For this reason, twin-engine helicopters are a better choice for operating in built-up areas.
Twin Engine Helicopters
Having a second engine really increases the safety factor hence why most helicopters that operate, land and takeoff in congested and built-up areas are mostly twins.
Each helicopter manufacturer publishes recommended takeoff and landing profiles for their helicopters to give the pilots the option of safely returning back to the helipad or flying away depending on when an engine failure occurs. The heights the helicopter climbs to can vary depending on the helicopter type.
Flying away can only be completed providing any obstacle in front of the helicopter can be cleared. The height of that obstacle in the departure path will dictate if the helicopter climbs vertically and departs or whether it reverses and then departs.
This is a typical Vertical Takeoff profile where the helicopter climbs straight up to a maximum of 70ft (Leonardo Helicopters) before flying away. If an engine quits before reaching the top of the vertical climb (TDP), the pilot descends back to the pad using the second engine.
If the engine quits after reaching TDP (Takeoff Decision Point) then the pilot drops the nose, accelerates, and flies away on the remaining engine. The obstacle height and distance from the pad will be calulated by the pilot before taking off.
When Do Helicopters Need To Take Off In Reverse?
The decision to do a reverse takeoff will be dictated by the takeoff profile requirements issued by the manufacturer and it all has to do with what obstacle/s, if any are in the departure path of the helicopter.

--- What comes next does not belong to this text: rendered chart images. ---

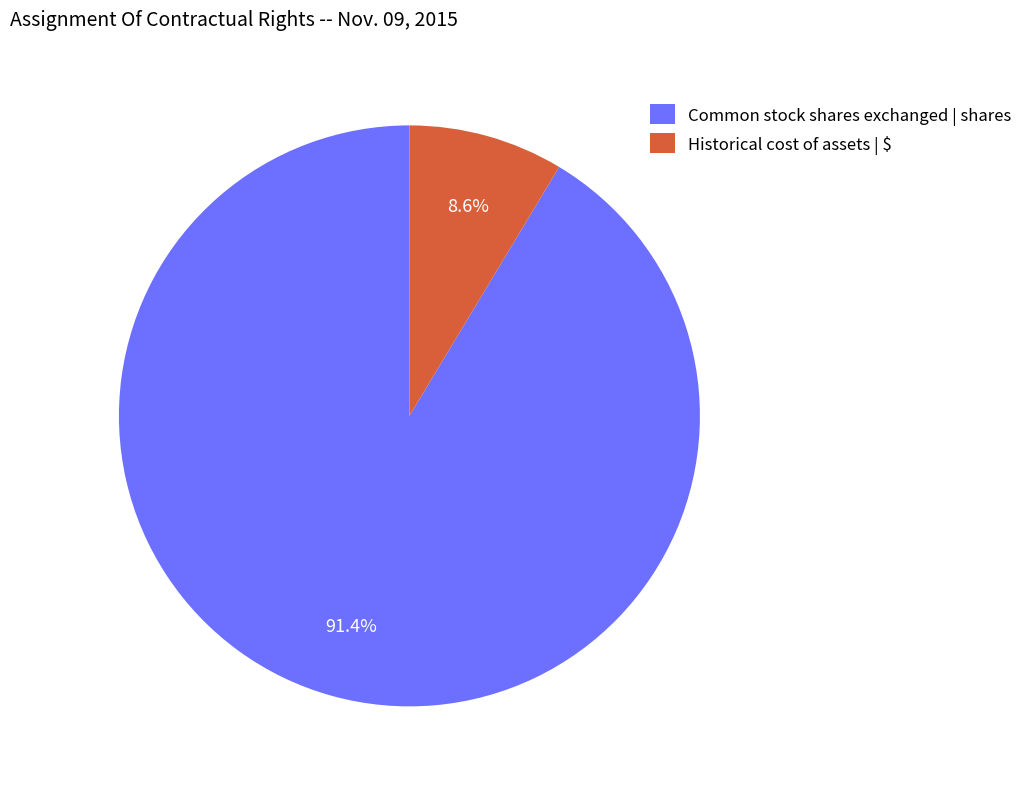

How many slices are in this pie chart?

2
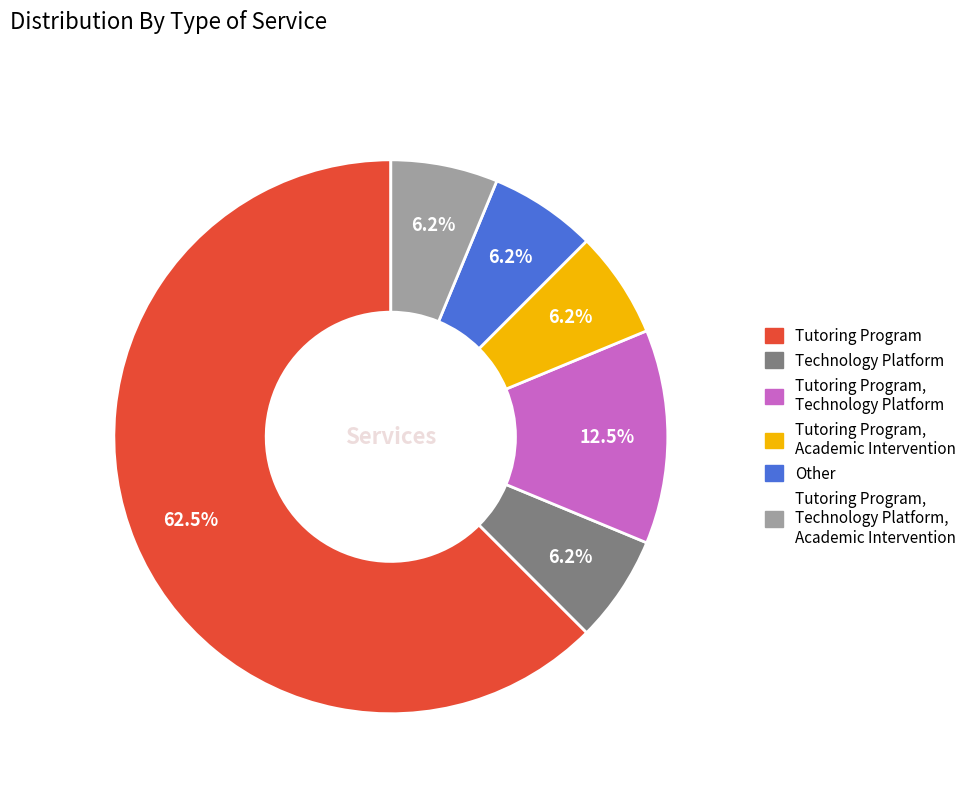

Is there any slice that represents more than half of the pie?

Yes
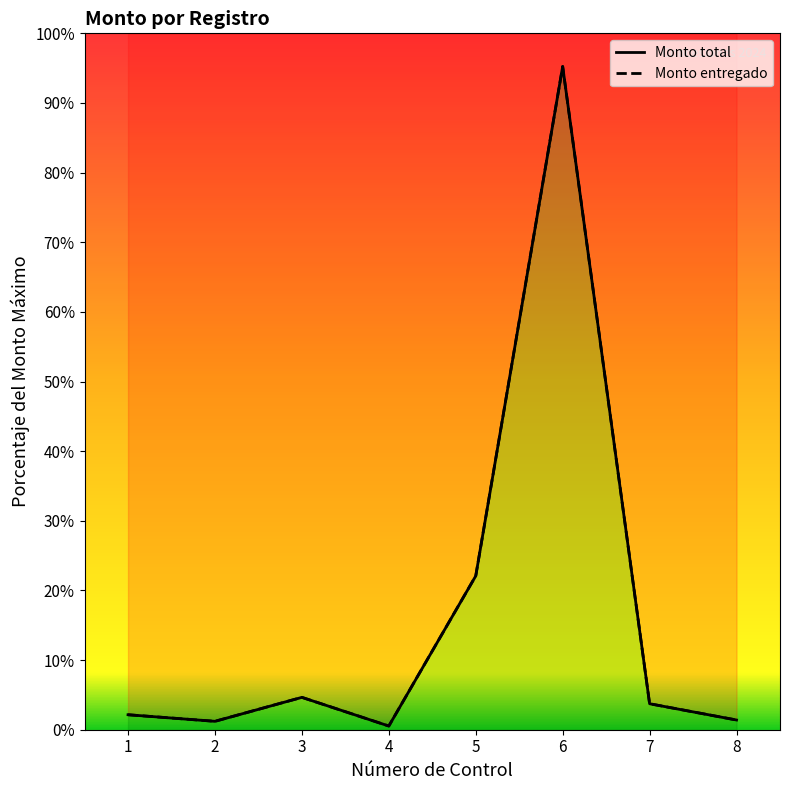

What is the smallest value displayed?

0.5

If the helicoter is departing off a rooftop helipad with no obstacles that are higher than the pad, then a small vertical climb to 30-50ft before accelerating away will be most commonly used.

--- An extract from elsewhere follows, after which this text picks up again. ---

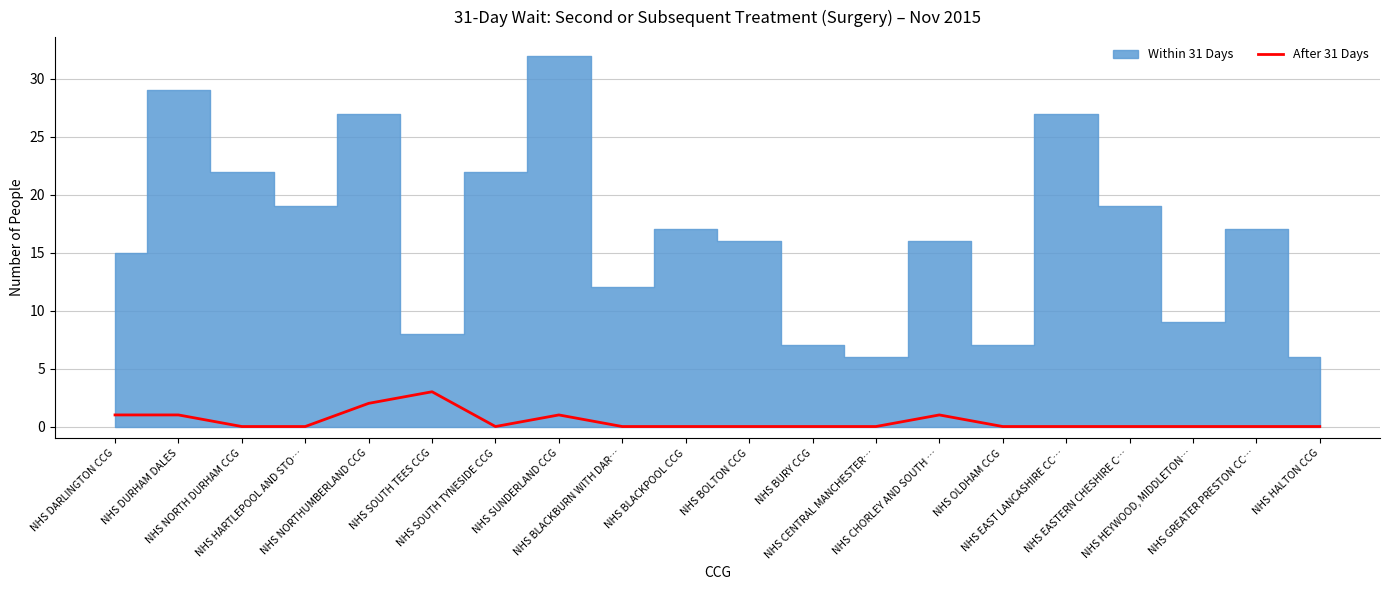

What is the sum of all values?

9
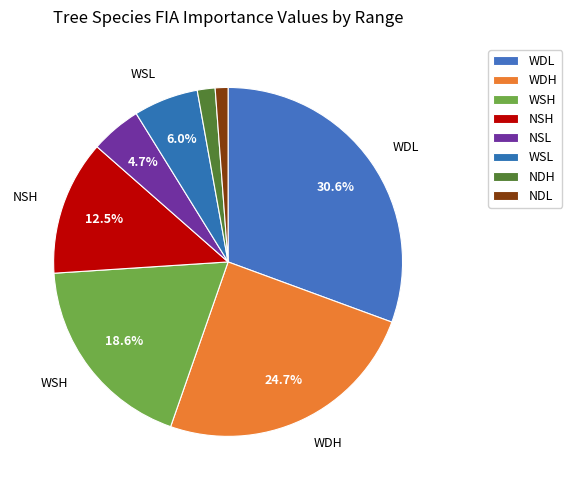

What percentage is the NDL slice, to the nearest percent?

1%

However, if the helipad is surrounded by taller buildings, trees or towers then the pilot will need to do a back-up or reverse takeoff profile.
Let’s look at the Backup Takeoff Profile for the Leonardo AW139 – If the obstacle requires the helicopter to climb more than 70ft vertically above the helipad, then the Back-Up Takeoff profile will be used – Again so the pilot can keep the helipad in view while they reverse.
Before takeoff, the pilot looks at the obstacle in front of them and roughly calculates its height above the takeoff point. The helicopter will be required to climb to approximately 50ft higher then the calculated height of the obstacle before accelerating into forwarding flight:
- Obstacle within Take-Off Distance = 65ft higher than the Helipad
- Obstacle Height + 15ft drop for pilot reaction time if an engine fails
- Obstacle Height + additional 35ft for helicopter descent while accelerating on one engine – (20ft for acceleration drop & 15ft obstacle clearance)
∴ The pilot needs to add 50ft to the obstacle height – this will give them the height needed to climb to before reaching the TDP and accelerating away.
TDP for this example would be 65ft(obstacle height)+50ft(profile recommendation height) = 115ft TDP to clear the obstacle by 15ft if the engine were to quit right at TDP.
The engine fails before TDP the pilot returns back to the helipad using the second engine.
This is known as a Category A Takeoff Profile and if flown as depicted in the manufacturer’s recommended profile it will ensure the helicopter will clear the obstacle by 15ft. CAT A takeoff and landing profiles are used extensively in Twin-Engine helicopters.
Pilots will choose to do a reverse or back-up takeoff when the options around them for an emergency landing are limited. Backing up allows the pilot to keep the helipad in sight if the obstacle in front of them requires them to climb higher than 30-50ft and the helipad is the only place they can land in the event of an emergency.
Most helicopters that do back-up or reverse takeoff profiles are twin-engine as the chances of a single-engine helicopter successfully landing from height (<400ft) with no airspeed are very slim.